Requirement - Rewrite all the text lines in the rows below as one numbered list, leaving out blank lines and the pictures.

- Opening Delimiter -

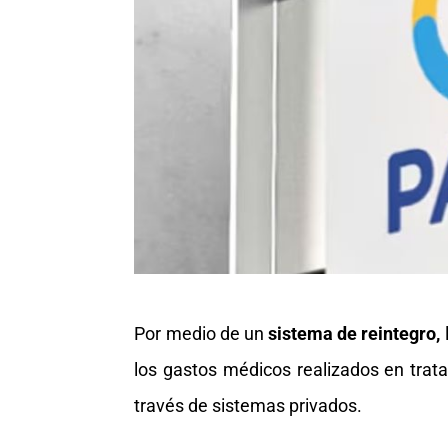
Por medio de un
sistema de reintegro,
los gastos médicos realizados en tra
través de sistemas privados.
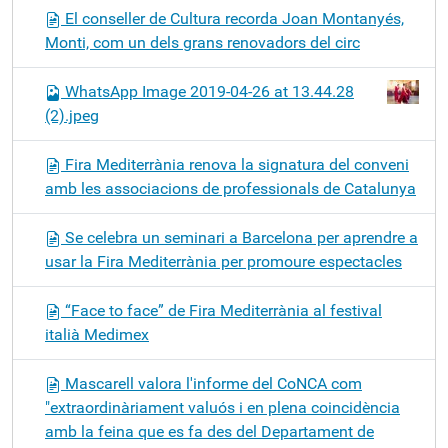
El conseller de Cultura recorda Joan Montanyés,
Monti, com un dels grans renovadors del circ
WhatsApp Image 2019-04-26 at 13.44.28
(2).jpeg
Fira Mediterrània renova la signatura del conveni
amb les associacions de professionals de Catalunya
Se celebra un seminari a Barcelona per aprendre a
usar la Fira Mediterrània per promoure espectacles
“Face to face” de Fira Mediterrània al festival
italià Medimex
Mascarell valora l'informe del CoNCA com
"extraordinàriament valuós i en plena coincidència
amb la feina que es fa des del Departament de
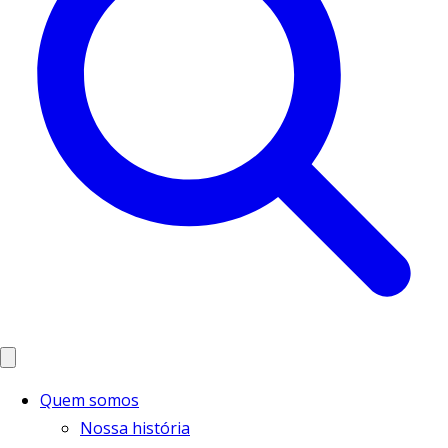
Quem somos
Nossa história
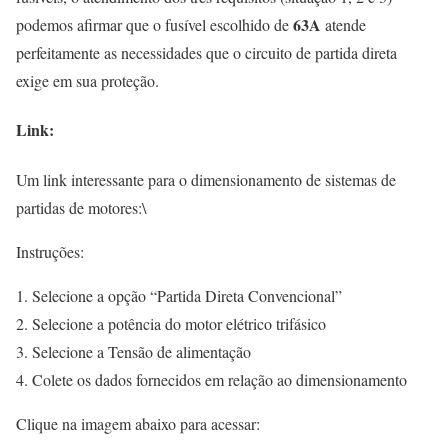
63A
podemos afirmar que o fusível escolhido de
atende
perfeitamente as necessidades que o circuito de partida direta
exige em sua proteção.
Link:
Um link interessante para o dimensionamento de sistemas de
partidas de motores:\
Instruções:
Selecione a opção “Partida Direta Convencional”
Selecione a potência do motor elétrico trifásico
Selecione a Tensão de alimentação
Colete os dados fornecidos em relação ao dimensionamento
Clique na imagem abaixo para acessar:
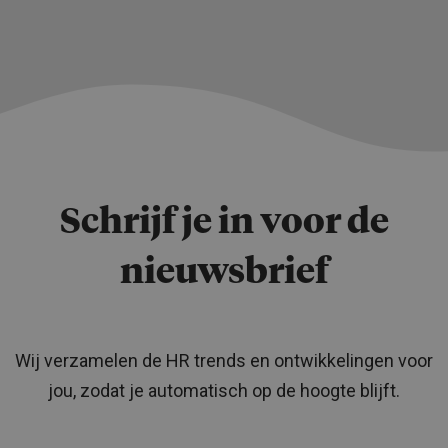
Schrijf je in voor de
nieuwsbrief
Wij verzamelen de HR trends en ontwikkelingen voor
jou, zodat je automatisch op de hoogte blijft.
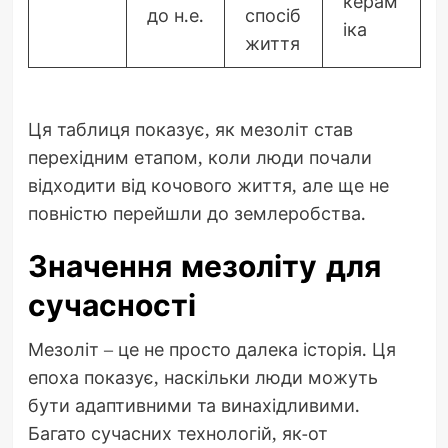
керам
до н.е.
спосіб
іка
життя
Ця таблиця показує, як мезоліт став
перехідним етапом, коли люди почали
відходити від кочового життя, але ще не
повністю перейшли до землеробства.
Значення мезоліту для
сучасності
Мезоліт – це не просто далека історія. Ця
епоха показує, наскільки люди можуть
бути адаптивними та винахідливими.
Багато сучасних технологій, як-от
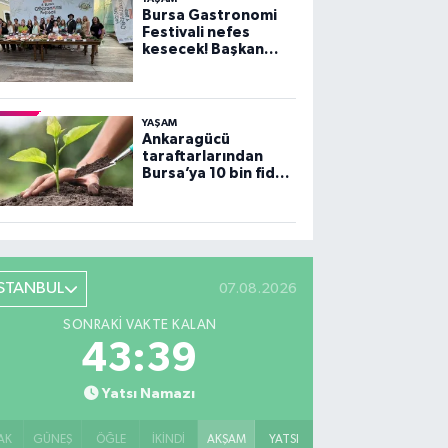
Bursa Gastronomi
Festivali nefes
kesecek! Başkan
Bozbey’den
heyecanlandıran
açıklama
YAŞAM
Ankaragücü
taraftarlarından
Bursa’ya 10 bin fidan
desteği
İSTANBUL
07.08.2026
SONRAKI VAKTE KALAN
43:38
Yatsı Namazı
AK
GÜNEŞ
ÖĞLE
İKINDI
AKŞAM
YATSI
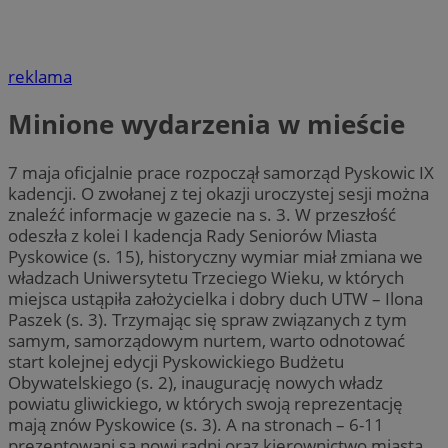
reklama
Minione wydarzenia w mieście
7 maja oficjalnie prace rozpoczął samorząd Pyskowic IX
kadencji. O zwołanej z tej okazji uroczystej sesji można
znaleźć informacje w gazecie na s. 3. W przeszłość
odeszła z kolei I kadencja Rady Seniorów Miasta
Pyskowice (s. 15), historyczny wymiar miał zmiana we
władzach Uniwersytetu Trzeciego Wieku, w których
miejsca ustąpiła założycielka i dobry duch UTW – Ilona
Paszek (s. 3). Trzymając się spraw związanych z tym
samym, samorządowym nurtem, warto odnotować
start kolejnej edycji Pyskowickiego Budżetu
Obywatelskiego (s. 2), inaugurację nowych władz
powiatu gliwickiego, w których swoją reprezentację
mają znów Pyskowice (s. 3). A na stronach – 6-11
prezentowani są nowi radni oraz kierownictwo miasta.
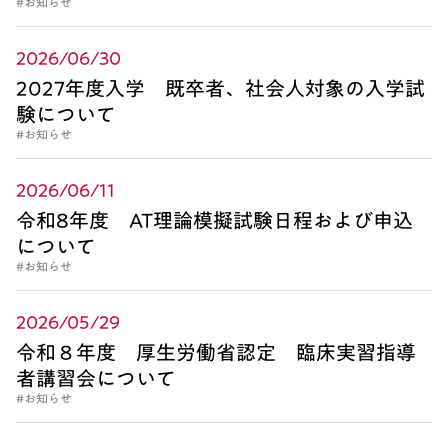
#お知らせ
2026/06/30
2027年度入学 既卒者、社会人対象の入学試
験について
#お知らせ
2026/06/11
令和8年度 AT理論模擬試験日程および申込
について
#お知らせ
2026/05/29
令和８年度 厚生労働省認定 臨床実習指導
者講習会について
#お知らせ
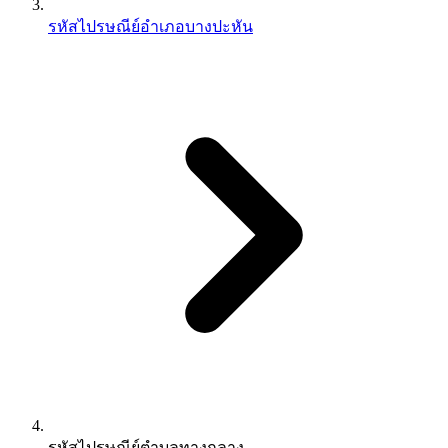
รหัสไปรษณีย์อำเภอบางปะหัน
รหัสไปรษณีย์ตำบลทางกลาง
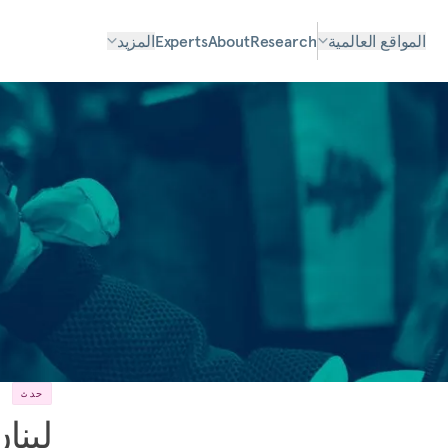
المواقع العالمية
Research
About
Experts
المزيد
حدث
لبنا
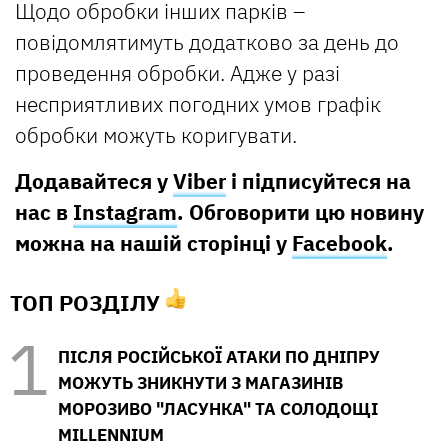
Щодо обробки інших парків –
повідомлятимуть додатково за день до
проведення обробки. Адже у разі
несприятливих погодних умов графік
обробки можуть коригувати.
Додавайтеся у
Viber
і підписуйтеся на
нас в
Instagram
. Обговорити цю новину
можна на нашій сторінці у
Facebook
.
ТОП РОЗДІЛУ
ПІСЛЯ РОСІЙСЬКОЇ АТАКИ ПО ДНІПРУ
МОЖУТЬ ЗНИКНУТИ З МАГАЗИНІВ
МОРОЗИВО "ЛАСУНКА" ТА СОЛОДОЩІ
MILLENNIUM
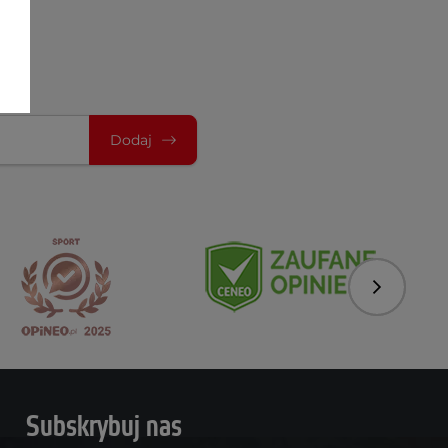
Dodaj
Następny
Subskrybuj nas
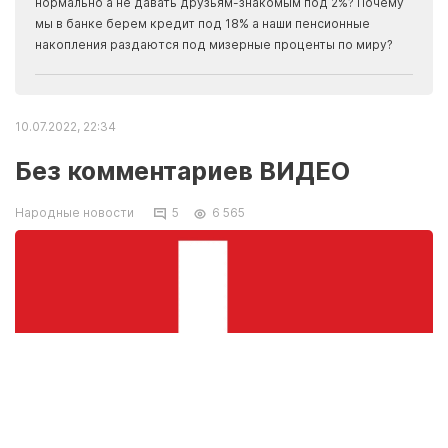
нормально а не давать друзьям-знакомым под 2%? Почему
прогн
мы в банке берем кредит под 18% а наши пенсионные
накопления раздаются под мизерные проценты по миру?
10.07.2022, 22:34
Без комментариев ВИДЕО
Народные новости
5
6 565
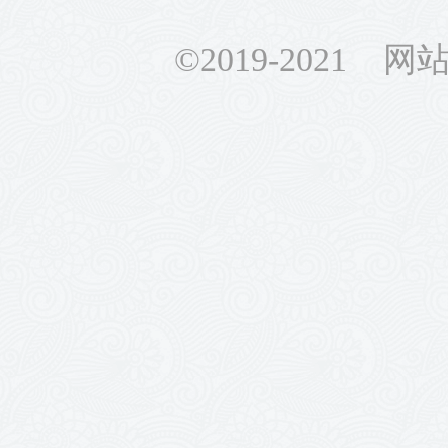
©2019-2021 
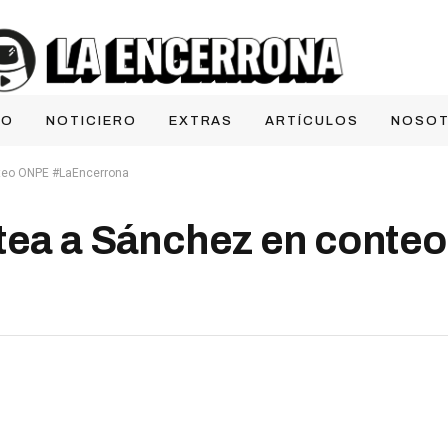
IO
NOTICIERO
EXTRAS
ARTÍCULOS
NOSO
nteo ONPE #LaEncerrona
ltea a Sánchez en conte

- Closing Delimiter -

Solution below -
1. Por medio de un
2. sistema de reintegro,
3. los gastos médicos realizados en tra
4. través de sistemas privados.
5. El conseller de Cultura recorda Joan Montanyés,
6. Monti, com un dels grans renovadors del circ
7. WhatsApp Image 2019-04-26 at 13.44.28
8. (2).jpeg
9. Fira Mediterrània renova la signatura del conveni
10. amb les associacions de professionals de Catalunya
11. Se celebra un seminari a Barcelona per aprendre a
12. usar la Fira Mediterrània per promoure espectacles
13. “Face to face” de Fira Mediterrània al festival
14. italià Medimex
15. Mascarell valora l'informe del CoNCA com
16. "extraordinàriament valuós i en plena coincidència
17. amb la feina que es fa des del Departament de
18. Quem somos
19. Nossa história
20. 63A
21. podemos afirmar que o fusível escolhido de
22. atende
23. perfeitamente as necessidades que o circuito de partida direta
24. exige em sua proteção.
25. Link:
26. Um link interessante para o dimensionamento de sistemas de
27. partidas de motores:\
28. Instruções:
29. Selecione a opção “Partida Direta Convencional”
30. Selecione a potência do motor elétrico trifásico
31. Selecione a Tensão de alimentação
32. Colete os dados fornecidos em relação ao dimensionamento
33. Clique na imagem abaixo para acessar:
34. Schrijf je in voor de
35. nieuwsbrief
36. Wij verzamelen de HR trends en ontwikkelingen voor
37. jou, zodat je automatisch op de hoogte blijft.
38. керам
39. до н.е.
40. спосіб
41. іка
42. життя
43. Ця таблиця показує, як мезоліт став
44. перехідним етапом, коли люди почали
45. відходити від кочового життя, але ще не
46. повністю перейшли до землеробства.
47. Значення мезоліту для
48. сучасності
49. Мезоліт – це не просто далека історія. Ця
50. епоха показує, наскільки люди можуть
51. бути адаптивними та винахідливими.
52. Багато сучасних технологій, як-от
53. Bursa Gastronomi
54. Festivali nefes
55. kesecek! Başkan
56. Bozbey’den
57. heyecanlandıran
58. açıklama
59. YAŞAM
60. Ankaragücü
61. taraftarlarından
62. Bursa’ya 10 bin fidan
63. desteği
64. İSTANBUL
65. 07.08.2026
66. SONRAKI VAKTE KALAN
67. 43:38
68. Yatsı Namazı
69. AK
70. GÜNEŞ
71. ÖĞLE
72. İKINDI
73. AKŞAM
74. YATSI
75. reklama
76. Minione wydarzenia w mieście
77. 7 maja oficjalnie prace rozpoczął samorząd Pyskowic IX
78. kadencji. O zwołanej z tej okazji uroczystej sesji można
79. znaleźć informacje w gazecie na s. 3. W przeszłość
80. odeszła z kolei I kadencja Rady Seniorów Miasta
81. Pyskowice (s. 15), historyczny wymiar miał zmiana we
82. władzach Uniwersytetu Trzeciego Wieku, w których
83. miejsca ustąpiła założycielka i dobry duch UTW – Ilona
84. Paszek (s. 3). Trzymając się spraw związanych z tym
85. samym, samorządowym nurtem, warto odnotować
86. start kolejnej edycji Pyskowickiego Budżetu
87. Obywatelskiego (s. 2), inaugurację nowych władz
88. powiatu gliwickiego, w których swoją reprezentację
89. mają znów Pyskowice (s. 3). A na stronach – 6-11
90. prezentowani są nowi radni oraz kierownictwo miasta.
91. #お知らせ
92. 2026/06/30
93. 2027年度入学 既卒者、社会人対象の入学試
94. 験について
95. #お知らせ
96. 2026/06/11
97. 令和8年度 AT理論模擬試験日程および申込
98. について
99. #お知らせ
100. 2026/05/29
101. 令和８年度 厚生労働省認定 臨床実習指導
102. 者講習会について
103. #お知らせ
104. รหัสไปรษณีย์อำเภอบางปะหัน
105. รหัสไปรษณีย์ตำบลทางกลาง
106. المواقع العالمية
107. Research
108. About
109. Experts
110. المزيد
111. حدث
112. لبنا
113. Щодо обробки інших парків –
114. повідомлятимуть додатково за день до
115. проведення обробки. Адже у разі
116. несприятливих погодних умов графік
117. обробки можуть коригувати.
118. Додавайтеся у
119. Viber
120. і підписуйтеся на
121. нас в
122. Instagram
123. . Обговорити цю новину
124. можна на нашій сторінці у
125. Facebook
126. .
127. ТОП РОЗДІЛУ
128. ПІСЛЯ РОСІЙСЬКОЇ АТАКИ ПО ДНІПРУ
129. МОЖУТЬ ЗНИКНУТИ З МАГАЗИНІВ
130. МОРОЗИВО "ЛАСУНКА" ТА СОЛОДОЩІ
131. MILLENNIUM
132. Dodaj
133. Następny
134. Subskrybuj nas
135. нормально а не давать друзьям-знакомым под 2%? Почему
136. прогн
137. мы в банке берем кредит под 18% а наши пенсионные
138. накопления раздаются под мизерные проценты по миру?
139. 10.07.2022, 22:34
140. Без комментариев ВИДЕО
141. Народные новости
142. 5
143. 6 565
144. ©2019-2021 
145. IO
146. NOTICIERO
147. EXTRAS
148. ARTÍCULOS
149. NOSO
150. nteo ONPE #LaEncerrona
151. ltea a Sánchez en conte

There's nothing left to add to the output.